Provided passage ::

# illegal picture use



## Ron-NY (May 23, 2008)

It has been brought to my attention that one of my pics is being used on e-bay. Not only was permission not asked but they didn't even bother to remove my name from the picture. I have written to the seller an await the response. Please direct me to the thread with instructions how to handle this, if the thread still exists.

http://cgi.ebay.com/Orchid-Paph-Hid...ryZ25463QQssPageNameZWDVWQQrdZ1QQcmdZViewItem


----------



## Candace (May 23, 2008)

I posted this on OSF but here it is.

http://pages.ebay.com/help/tp/vero-rights-owner.html


This reminds me of a cheer we used to do when I was a cheerleader. Let's say it all together, shall we? 

"Go get'um aha"
"Go get'um aha"
"Go get'um, go get'um, go get'um, UH, UH, UH!"


----------



## Ron-NY (May 23, 2008)

thanks Candace

Done and in fax machine...thanks


----------



## NYEric (May 23, 2008)

Nice photo Ron; how long have you had that plant for sale?! oke:


----------



## MoreWater (May 23, 2008)

I'm always glad to see more people make use of VeRO! :clap:


----------



## practicallyostensible (May 24, 2008)

The description sounds like a pitch from a used car salesman. Nice photo, is that your plant Ron?


----------



## Heather (May 24, 2008)

Looks like a lot of folks these days are sniping from Stephen's site. I wonder if there's anything we can do about that? (Stephen?)

Think we should make that link a sticky in the top of the photo forums? I'd be happy to do that today if you wish it so.


----------



## Candace (May 24, 2008)

I think a sticky about photo copyright and use for commercial purposes would be a great idea. Does Stephen's site have a copyright useage warning? Unfortunatey, you can do images searches that finds the photos and you can bypass webpages so some people may only be viewing images and not seeing the warnings. But this seller should know better since isn't this the same one Ernie had problems with??


----------



## SlipperFan (May 24, 2008)

I see that the picture has been removed. Yay!


----------



## Ron-NY (May 26, 2008)

the auction was removed because of the copyright infringement. 

the pic is of a cross I had but unfortunately, it died of crown rot


----------



## practicallyostensible (May 27, 2008)

Ron-NY said:


> the pic is of a cross I had but unfortunately, it died of crown rot



I'm sorry to hear that.


----------



## NYEric (May 27, 2008)

Sorry to hear about the plant Ron but now you can see why I use my special photography techniques! :crazy:


----------



## Ron-NY (May 27, 2008)

practicallyostensible said:


> I'm sorry to hear that.


 so was I


----------

Recorded data ::
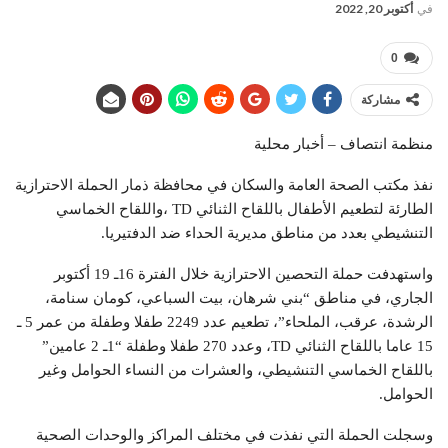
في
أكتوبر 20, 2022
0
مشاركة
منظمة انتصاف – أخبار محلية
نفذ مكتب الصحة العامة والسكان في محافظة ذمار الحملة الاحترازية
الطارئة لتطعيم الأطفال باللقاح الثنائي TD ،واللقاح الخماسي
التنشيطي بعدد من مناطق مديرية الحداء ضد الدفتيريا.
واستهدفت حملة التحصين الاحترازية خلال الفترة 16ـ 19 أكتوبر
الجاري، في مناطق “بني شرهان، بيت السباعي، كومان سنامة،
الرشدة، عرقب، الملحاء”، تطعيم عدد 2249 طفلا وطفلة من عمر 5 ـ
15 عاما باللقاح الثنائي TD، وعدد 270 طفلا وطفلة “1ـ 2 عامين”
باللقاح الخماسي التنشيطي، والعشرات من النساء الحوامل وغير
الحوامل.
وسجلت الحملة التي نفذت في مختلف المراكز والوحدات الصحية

---

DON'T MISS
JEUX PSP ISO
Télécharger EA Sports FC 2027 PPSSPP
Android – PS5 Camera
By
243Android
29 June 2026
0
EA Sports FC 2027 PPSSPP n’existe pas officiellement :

Exercises to complete ::
**A)** Answer these about the illegal picture use thread:
(i) On what site did Ron-NY find one of his pictures being used?
(ii) According to Ron-NY, what killed the plant shown in the picture?
(iii) What did SlipperFan report seeing?
**B)** Print everything in the illegal picture use thread from "It has been" down to "Candace (May 23, 2008)".

Results for each task ::
**A)**
(i) eBay
(ii) Crown rot
(iii) That the picture had been removed

**B)**
It has been brought to my attention that one of my pics is being used on e-bay. Not only was permission not asked but they didn't even bother to remove my name from the picture. I have written to the seller an await the response. Please direct me to the thread with instructions how to handle this, if the thread still exists.

http://cgi.ebay.com/Orchid-Paph-Hid...ryZ25463QQssPageNameZWDVWQQrdZ1QQcmdZViewItem


----------



## Candace (May 23, 2008)